憲法を改正したらアメリカは日本を守るのか。

 結論から言えば、アメリカは日本を守らない。安保条約があるからアメリカには日本を守る義務があると考えるのは軍事楽天家である。
 その答えは、安保条約は日本が戦争になった時の条約なのである。戦争とは宣戦布告がなされて始まるのであり、単なる軍事衝突は戦争でなく紛争である。すなわち、戦争状態であっても紛争に安保条約は発動しないから、アメリカは日本のために軍事力を行使しない。
 
 それでは、日本が戦争になる事はあるだろうか。北朝鮮だろうと、中国だろうと、その他の極東の国家であろうと日本に宣戦布告する事はない。なぜならば、極東には北朝鮮という火薬庫がある。そのためアメリカは極東に強大な軍事力を展開している。
 すなわち、極東ではアメリカが銃口北朝鮮に向けている状態なのだ。そんな中で中国が日本に宣戦布告すれば、その銃口は直ぐ中国に向けられる。

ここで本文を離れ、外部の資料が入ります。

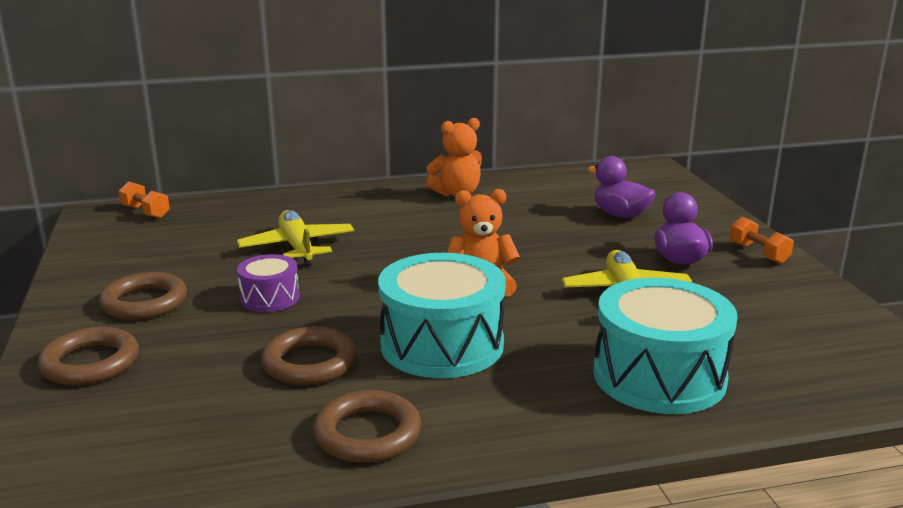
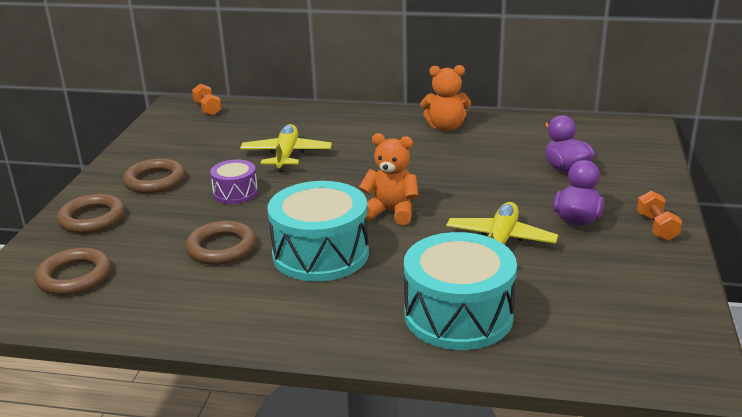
camera: 25 degrees right, 5 degrees up
(367, 433) = (215, 308): brown ring -> brown ring (74, 277)

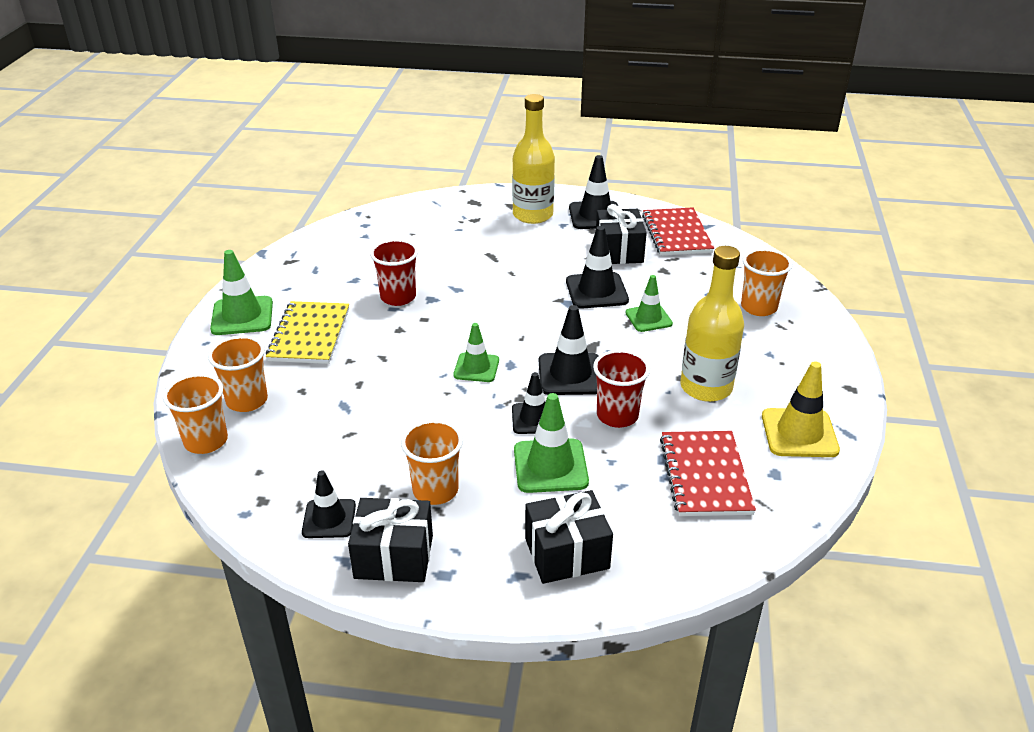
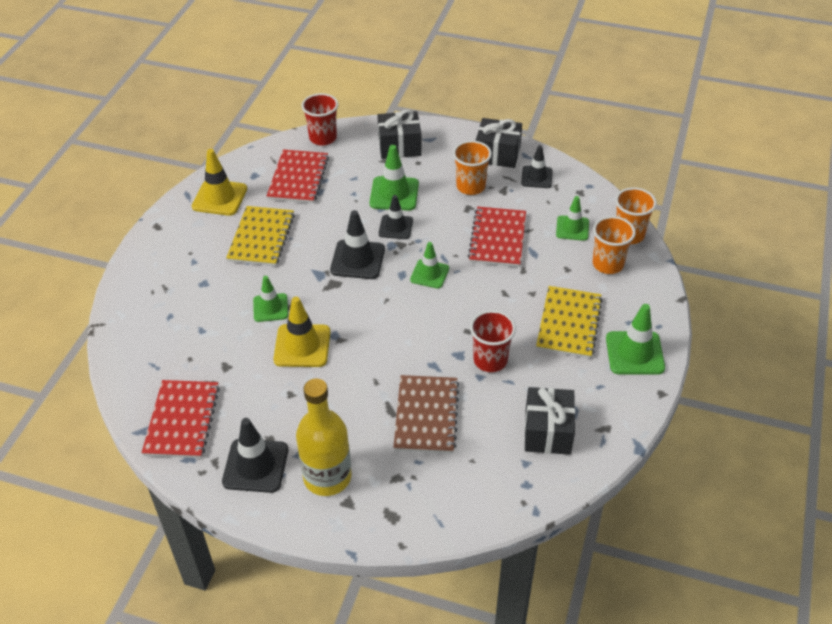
camera: 170 degrees left, 10 degrees up
(285, 442) = (572, 228): none -> green traffic cone
(392, 418) = (498, 238): none -> red notebook
(457, 255) = (426, 415): none -> brown notebook
(596, 291) = (302, 346): black traffic cone -> yellow traffic cone
(617, 416) = (336, 223): red cup -> red cup (323, 138)
(618, 251) = (256, 400): black gift -> black gift (547, 431)
(706, 387) = (261, 238): yellow bottle -> yellow notebook
(758, 307) = (168, 309): orange cup -> none

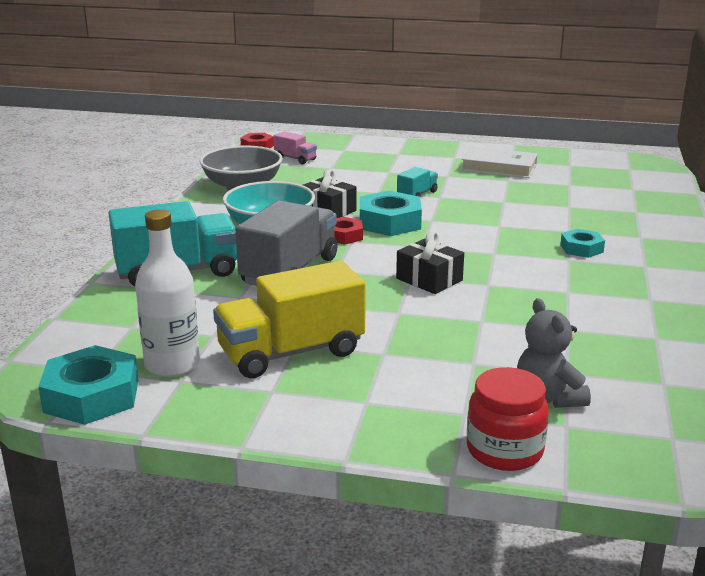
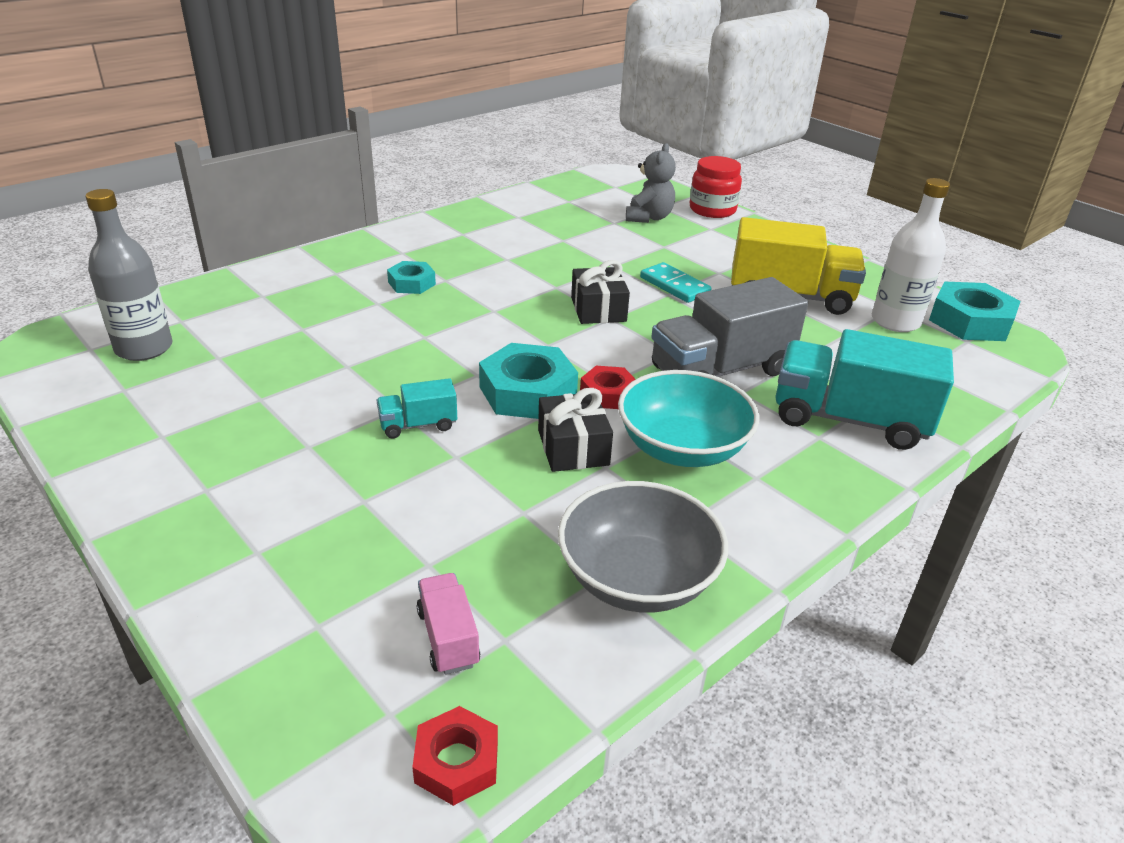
camera: 145 degrees left, 10 degrees up
(403, 322) = (674, 286): none -> turquoise domino
(499, 167) = (211, 429): white book -> none
(609, 176) = (144, 348): none -> grey bottle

 それだけではない。中国が日本に宣戦布告したら、ロシアも銃口を中国に向けるだろう。もし、中国が核ミサイルを発射すれば、国境線を接する周辺各国から中国に向けて核ミサイルが打ち込まれるだろう。
 たとえ中国がいかなる国と軍事協定を結んでいても、それらの協定国に相談も無しに宣戦布告すればそうなる。
 という事は、宣戦布告前にはかなり長い間の宣伝戦と紛争により、戦争をする相手国を世界中に限定してみせる必要がある。そして、世界がグローバルウォーの危機を感じれば仲裁が入る。そんな世界の仲裁を踏み倒して宣戦布告する事などありえない。
 
 改憲派は『安保条約があっても現憲法ではアメリカ軍が攻撃されても自衛隊は支援も援護もできない』さらに続けて『自衛隊アメリカ軍への攻撃を見過ごせばその時点で安保条約は反故となる』と喧伝(けんでん)する。
 だが、本質的にそんな事はありえない。『自衛隊もその戦いに参戦する』と明文化されていないだけである。すなわち、アメリカの艦船などが自衛隊の目の前で攻撃されれば自衛隊は共通の敵に反撃するのである。
 それだけではない。これも明文化されていないが、安保条約に基づきアメリカが参戦した場合は、自衛隊アメリカ軍の指揮下に入るのである。
 これらの事は明文化されないが、軍事というものは秘密であるから抑止効果があるのであって、重要事項はすべて軍事機密として公にされる事は無い。
 
 改憲派は『外国脅威説』を流して『憲法改正の正当性』を説こうとするが、憲法に違反する『自衛隊という軍隊』を憲法解釈という形ですでに持ってしまったし、海外派兵についてもPKOで実績も作った。
 それならば、外国の脅威や安保条約の不備を持ち出してまで憲法改正をやらなくてもよいはずである。それでも憲法改正を押し進めようとするのは、海外脅威や安保条約とは無関係の意図である事は間違いない。